→ **課題内容 A**:
神の導きについての文章のうち、「神への従順の経験は、私のキャ」から始まり「神の導きを受ける人もいます。」で終わる部分を書き写してください。その際、「キャリア」を「仕事」に更新してください。
→ **課題内容 B**:
神の導きについての文章で、荷物係は雄ヤギが自分の行き先を分かっていない理由を何だと言っていますか。

神への従順の経験は、私のキャリアだけではなく、人生全体を一変させました。それでも、私自身による干渉、すなわち私のエゴによって、霊的成長が妨げられることがよくあったのです。何度も何度も、私は自分の力で突き進み、結局失敗しました。その度に、「もう二度と神の邪魔をせず、神に人生を導いていただこう」と自分に言い聞かせたものです。
長年キャリアを積んできた今、神の導きは、人によってさまざまな方法でもたらされることが分かりました。静かに黙想し、聖書を読むだけで導きを得る人もいれば、ふとした瞬間に、心の中で神と聖霊からの静かな促しを感じるという形で神の導きを受ける人もいます。
進むべき方向を知りたいと切に求めていても、その場を支配しようと大声を上げる自分の考えしか聞こえないことも、確かにありました。しかし、本当の導きは、「神よ、これが私のすべきことなのでしょうか」と、ただ繰り返し尋ね続けるだけでは、必ずしも得られるものではないことを、私は知っています。
それは、従順と信頼によってもたらされます。神が私の声を聞き、心にかけてくださっていると信じるなら、そして、神を信頼して従うなら、神が一歩一歩導いてくださると分かるのであり、そこには疑いがあってはなりません。[1]
彼はさらに、いくつかの驚くべき経験をしたタイミングや、それによって、神が私たちの人生に導きを与えたいと願っておられるという確信がいかに強まったかについて、語っています。
自分の人生を大切にする者が、神の導きを常に求めないなら、成功することも、神が意図された本来の自分になることもできないということを忘れるのは、愚かなことです。この人生をあまり大切にせず、自分の人生に対する神の計画を求めることもなく、ただ何年ものあいだ、目的もなくさまようだけで、神が自分に何を求め、望んでおられるかを知らない者は、なんと愚かなのでしょうか。
雄ヤギが輸送されて、荷物駅に到着したときの話があります。駅員がヤギを見て、荷物係に行き先を尋ねると、荷物係はこう答えました。「あいつは、自分でもどこへ行くか分かってないんだ。荷札をかじっちまったから!」 私が言いたいのは、そのヤギより残念なことに、自分に「荷札」がついていることさえ知らない人がいるということです。
しかし神は、すべての人生に「荷札」をつけられました。つまり、神はすべての人生、そう、あなたの人生のために、行き先や目的を計画されているのです。神の偉大なわざである被造物の中でも、神の最高傑作は、人間の不滅の魂と、聖霊の宮となるよう造られた体です。(1コリント3:16) その人生のために、神が何のプログラムも計画もお持ちでないとしたら、驚きです。それはつまり、神の導きは、あなたの人生において極めて重要なものだということです。

→ **提供データ**:
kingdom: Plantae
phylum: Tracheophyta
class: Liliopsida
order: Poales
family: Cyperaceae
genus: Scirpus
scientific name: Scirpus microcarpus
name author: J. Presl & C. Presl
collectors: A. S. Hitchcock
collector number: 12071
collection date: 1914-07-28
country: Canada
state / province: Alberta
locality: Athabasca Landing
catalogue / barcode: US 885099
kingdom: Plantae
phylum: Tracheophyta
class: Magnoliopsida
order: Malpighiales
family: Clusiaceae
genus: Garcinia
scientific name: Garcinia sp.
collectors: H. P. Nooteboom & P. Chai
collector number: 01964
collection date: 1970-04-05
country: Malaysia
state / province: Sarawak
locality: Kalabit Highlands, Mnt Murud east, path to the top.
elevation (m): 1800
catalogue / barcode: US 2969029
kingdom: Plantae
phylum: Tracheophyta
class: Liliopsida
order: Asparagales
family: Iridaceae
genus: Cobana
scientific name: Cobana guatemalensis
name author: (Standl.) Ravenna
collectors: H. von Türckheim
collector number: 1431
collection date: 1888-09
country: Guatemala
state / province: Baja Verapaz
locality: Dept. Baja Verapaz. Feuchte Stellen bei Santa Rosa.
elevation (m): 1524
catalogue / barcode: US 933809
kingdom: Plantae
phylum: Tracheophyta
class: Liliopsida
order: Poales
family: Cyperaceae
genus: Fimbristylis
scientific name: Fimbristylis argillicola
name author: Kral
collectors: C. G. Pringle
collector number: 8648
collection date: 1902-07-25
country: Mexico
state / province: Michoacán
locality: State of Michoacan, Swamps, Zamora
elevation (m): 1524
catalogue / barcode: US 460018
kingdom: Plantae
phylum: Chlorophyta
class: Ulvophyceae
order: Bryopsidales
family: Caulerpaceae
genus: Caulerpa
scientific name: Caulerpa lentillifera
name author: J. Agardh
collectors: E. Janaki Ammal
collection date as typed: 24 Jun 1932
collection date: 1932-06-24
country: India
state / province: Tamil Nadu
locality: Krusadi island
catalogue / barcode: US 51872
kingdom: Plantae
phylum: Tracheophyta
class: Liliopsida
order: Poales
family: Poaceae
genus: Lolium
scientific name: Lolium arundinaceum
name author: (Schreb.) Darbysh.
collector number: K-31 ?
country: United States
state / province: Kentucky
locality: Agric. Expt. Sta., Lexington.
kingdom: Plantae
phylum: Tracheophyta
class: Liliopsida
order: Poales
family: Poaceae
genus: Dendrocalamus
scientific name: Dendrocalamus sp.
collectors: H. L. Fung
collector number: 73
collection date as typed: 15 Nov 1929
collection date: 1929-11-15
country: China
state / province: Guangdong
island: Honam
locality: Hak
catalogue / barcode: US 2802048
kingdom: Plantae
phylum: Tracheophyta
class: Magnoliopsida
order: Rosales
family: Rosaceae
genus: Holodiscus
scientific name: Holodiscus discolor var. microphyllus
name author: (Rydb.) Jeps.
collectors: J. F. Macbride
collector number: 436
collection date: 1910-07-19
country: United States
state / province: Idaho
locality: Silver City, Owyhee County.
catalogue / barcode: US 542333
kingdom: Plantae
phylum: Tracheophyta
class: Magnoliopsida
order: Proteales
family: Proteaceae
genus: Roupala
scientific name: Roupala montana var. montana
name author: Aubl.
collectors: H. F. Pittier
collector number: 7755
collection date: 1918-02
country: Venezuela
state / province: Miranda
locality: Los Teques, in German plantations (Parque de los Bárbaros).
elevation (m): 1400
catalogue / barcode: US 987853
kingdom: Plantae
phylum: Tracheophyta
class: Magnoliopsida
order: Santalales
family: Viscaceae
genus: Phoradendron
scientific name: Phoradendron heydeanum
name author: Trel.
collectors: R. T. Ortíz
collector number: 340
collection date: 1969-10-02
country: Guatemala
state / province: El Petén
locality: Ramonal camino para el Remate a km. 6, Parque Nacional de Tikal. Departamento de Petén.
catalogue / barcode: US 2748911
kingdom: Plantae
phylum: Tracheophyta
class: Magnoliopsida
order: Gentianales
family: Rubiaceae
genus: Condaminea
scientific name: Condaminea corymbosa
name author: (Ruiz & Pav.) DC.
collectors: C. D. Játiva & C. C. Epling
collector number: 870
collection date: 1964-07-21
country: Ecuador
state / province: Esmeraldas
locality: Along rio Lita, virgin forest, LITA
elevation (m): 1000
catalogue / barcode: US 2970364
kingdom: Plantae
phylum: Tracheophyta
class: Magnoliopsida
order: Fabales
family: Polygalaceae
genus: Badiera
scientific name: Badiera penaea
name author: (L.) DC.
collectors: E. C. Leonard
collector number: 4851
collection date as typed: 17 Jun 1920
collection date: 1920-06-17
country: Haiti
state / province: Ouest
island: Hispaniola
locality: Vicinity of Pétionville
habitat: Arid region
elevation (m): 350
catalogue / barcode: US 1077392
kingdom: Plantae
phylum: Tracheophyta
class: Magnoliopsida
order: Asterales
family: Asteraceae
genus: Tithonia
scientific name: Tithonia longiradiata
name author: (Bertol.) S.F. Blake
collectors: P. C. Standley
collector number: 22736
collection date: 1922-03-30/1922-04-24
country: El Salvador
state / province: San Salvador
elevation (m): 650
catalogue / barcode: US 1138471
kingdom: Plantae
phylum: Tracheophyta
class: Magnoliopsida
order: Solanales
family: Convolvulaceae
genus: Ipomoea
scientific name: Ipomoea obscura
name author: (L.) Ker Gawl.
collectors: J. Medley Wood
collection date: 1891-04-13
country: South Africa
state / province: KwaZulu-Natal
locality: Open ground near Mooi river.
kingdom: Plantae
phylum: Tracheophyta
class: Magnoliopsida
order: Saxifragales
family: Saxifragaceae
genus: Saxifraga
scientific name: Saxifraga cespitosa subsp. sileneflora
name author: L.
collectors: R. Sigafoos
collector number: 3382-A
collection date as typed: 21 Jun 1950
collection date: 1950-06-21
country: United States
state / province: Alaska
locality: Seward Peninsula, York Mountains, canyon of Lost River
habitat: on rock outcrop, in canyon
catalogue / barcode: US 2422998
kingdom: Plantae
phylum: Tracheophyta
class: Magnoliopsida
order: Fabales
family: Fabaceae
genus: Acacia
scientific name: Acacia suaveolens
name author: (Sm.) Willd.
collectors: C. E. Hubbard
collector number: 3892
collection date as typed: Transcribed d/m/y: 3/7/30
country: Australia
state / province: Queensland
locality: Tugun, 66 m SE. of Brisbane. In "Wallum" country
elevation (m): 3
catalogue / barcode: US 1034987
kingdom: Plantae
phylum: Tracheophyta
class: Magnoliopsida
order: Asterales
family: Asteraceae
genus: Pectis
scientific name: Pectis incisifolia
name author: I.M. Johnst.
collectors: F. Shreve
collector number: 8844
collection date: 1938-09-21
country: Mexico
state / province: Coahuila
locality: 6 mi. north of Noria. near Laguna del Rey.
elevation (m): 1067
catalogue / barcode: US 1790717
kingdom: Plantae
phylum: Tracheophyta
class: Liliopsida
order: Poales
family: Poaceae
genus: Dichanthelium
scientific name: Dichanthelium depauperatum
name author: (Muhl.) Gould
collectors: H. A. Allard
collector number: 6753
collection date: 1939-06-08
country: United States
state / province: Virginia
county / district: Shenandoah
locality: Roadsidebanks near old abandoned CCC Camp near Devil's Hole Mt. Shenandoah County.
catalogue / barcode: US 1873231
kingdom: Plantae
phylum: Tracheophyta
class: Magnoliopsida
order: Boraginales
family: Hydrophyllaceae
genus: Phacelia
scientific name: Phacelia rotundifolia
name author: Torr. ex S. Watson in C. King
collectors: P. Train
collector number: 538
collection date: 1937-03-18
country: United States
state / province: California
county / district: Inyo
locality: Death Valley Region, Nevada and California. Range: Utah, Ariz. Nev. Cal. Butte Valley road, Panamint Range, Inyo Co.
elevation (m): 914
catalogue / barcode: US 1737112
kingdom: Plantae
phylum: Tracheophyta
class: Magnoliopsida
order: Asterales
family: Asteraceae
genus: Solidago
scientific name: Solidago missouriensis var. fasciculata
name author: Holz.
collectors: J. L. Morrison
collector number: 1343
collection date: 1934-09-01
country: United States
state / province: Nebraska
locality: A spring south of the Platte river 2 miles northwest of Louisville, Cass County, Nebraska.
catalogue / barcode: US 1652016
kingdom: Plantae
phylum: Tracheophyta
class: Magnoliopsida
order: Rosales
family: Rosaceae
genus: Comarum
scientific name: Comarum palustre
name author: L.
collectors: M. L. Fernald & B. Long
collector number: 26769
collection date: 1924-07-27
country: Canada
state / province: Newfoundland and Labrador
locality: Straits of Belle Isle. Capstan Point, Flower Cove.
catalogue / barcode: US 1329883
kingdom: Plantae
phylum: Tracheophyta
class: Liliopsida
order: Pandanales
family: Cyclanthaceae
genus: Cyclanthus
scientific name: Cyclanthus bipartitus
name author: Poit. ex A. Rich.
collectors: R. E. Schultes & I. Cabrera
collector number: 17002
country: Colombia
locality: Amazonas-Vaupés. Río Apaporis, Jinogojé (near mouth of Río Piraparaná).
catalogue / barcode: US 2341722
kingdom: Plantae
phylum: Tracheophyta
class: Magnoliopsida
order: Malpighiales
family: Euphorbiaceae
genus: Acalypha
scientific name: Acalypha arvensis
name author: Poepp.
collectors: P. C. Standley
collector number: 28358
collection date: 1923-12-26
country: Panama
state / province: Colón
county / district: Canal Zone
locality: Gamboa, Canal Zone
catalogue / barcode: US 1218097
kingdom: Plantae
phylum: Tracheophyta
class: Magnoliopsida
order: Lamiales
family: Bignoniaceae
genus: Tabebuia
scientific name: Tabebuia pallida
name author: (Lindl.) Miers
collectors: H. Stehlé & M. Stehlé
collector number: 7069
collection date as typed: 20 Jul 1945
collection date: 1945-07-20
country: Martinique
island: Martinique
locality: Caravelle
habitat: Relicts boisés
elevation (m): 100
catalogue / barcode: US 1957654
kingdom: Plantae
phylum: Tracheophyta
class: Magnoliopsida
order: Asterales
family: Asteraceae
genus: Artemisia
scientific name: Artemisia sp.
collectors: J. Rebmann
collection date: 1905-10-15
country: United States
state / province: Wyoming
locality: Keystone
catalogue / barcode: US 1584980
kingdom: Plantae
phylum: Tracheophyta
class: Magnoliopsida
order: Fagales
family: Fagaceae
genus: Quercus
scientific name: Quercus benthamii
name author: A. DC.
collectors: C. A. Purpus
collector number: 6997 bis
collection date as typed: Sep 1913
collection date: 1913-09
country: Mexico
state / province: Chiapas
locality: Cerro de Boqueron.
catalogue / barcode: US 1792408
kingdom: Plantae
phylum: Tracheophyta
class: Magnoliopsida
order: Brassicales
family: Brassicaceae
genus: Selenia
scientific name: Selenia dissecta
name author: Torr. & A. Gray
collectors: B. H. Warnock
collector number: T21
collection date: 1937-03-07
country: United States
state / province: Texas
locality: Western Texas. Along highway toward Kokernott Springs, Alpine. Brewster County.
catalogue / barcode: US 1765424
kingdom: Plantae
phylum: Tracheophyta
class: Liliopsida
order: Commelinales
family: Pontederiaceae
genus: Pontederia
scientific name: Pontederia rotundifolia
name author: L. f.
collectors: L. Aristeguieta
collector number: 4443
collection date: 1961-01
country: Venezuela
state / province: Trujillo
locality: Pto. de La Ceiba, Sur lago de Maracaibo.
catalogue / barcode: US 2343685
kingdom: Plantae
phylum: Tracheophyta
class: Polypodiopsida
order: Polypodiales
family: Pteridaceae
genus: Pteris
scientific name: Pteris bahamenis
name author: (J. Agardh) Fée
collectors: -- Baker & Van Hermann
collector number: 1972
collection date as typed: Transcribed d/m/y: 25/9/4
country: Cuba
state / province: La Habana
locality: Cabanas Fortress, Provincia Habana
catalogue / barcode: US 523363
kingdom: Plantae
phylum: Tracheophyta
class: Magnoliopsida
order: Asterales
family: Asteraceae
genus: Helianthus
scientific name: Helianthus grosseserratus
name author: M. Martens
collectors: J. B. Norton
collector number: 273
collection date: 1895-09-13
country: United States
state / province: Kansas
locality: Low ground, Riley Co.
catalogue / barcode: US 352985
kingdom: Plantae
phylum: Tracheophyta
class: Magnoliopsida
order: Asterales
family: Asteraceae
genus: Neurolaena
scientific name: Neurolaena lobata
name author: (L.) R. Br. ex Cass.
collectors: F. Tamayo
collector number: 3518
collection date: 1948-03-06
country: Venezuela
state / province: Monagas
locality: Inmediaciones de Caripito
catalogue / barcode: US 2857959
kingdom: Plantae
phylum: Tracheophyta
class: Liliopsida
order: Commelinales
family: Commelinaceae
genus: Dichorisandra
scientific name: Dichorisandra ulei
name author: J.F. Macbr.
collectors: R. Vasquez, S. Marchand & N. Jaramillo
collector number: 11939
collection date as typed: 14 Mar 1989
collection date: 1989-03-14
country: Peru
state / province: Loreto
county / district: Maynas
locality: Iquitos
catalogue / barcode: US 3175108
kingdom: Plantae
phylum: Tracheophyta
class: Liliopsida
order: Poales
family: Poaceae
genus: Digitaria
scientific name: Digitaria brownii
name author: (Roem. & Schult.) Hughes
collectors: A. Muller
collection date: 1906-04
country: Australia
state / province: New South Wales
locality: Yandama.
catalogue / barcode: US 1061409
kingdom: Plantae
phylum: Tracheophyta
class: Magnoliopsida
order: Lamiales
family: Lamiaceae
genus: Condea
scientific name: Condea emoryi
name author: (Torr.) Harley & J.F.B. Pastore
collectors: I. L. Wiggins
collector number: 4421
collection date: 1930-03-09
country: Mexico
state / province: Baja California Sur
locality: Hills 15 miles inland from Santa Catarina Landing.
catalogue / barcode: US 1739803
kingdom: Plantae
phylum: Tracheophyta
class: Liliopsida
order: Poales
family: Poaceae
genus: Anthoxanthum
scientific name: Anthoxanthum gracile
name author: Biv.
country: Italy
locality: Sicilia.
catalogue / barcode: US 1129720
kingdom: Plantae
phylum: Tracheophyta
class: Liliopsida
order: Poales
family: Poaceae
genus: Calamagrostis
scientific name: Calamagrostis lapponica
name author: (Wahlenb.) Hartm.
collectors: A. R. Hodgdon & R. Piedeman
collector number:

→ **問題の解答 A**:
神への従順の経験は、私の仕事だけではなく、人生全体を一変させました。それでも、私自身による干渉、すなわち私のエゴによって、霊的成長が妨げられることがよくあったのです。何度も何度も、私は自分の力で突き進み、結局失敗しました。その度に、「もう二度と神の邪魔をせず、神に人生を導いていただこう」と自分に言い聞かせたものです。
長年仕事を積んできた今、神の導きは、人によってさまざまな方法でもたらされることが分かりました。静かに黙想し、聖書を読むだけで導きを得る人もいれば、ふとした瞬間に、心の中で神と聖霊からの静かな促しを感じるという形で神の導きを受ける人もいます。

→ **問題の解答 B**:
荷札をかじってしまったからです。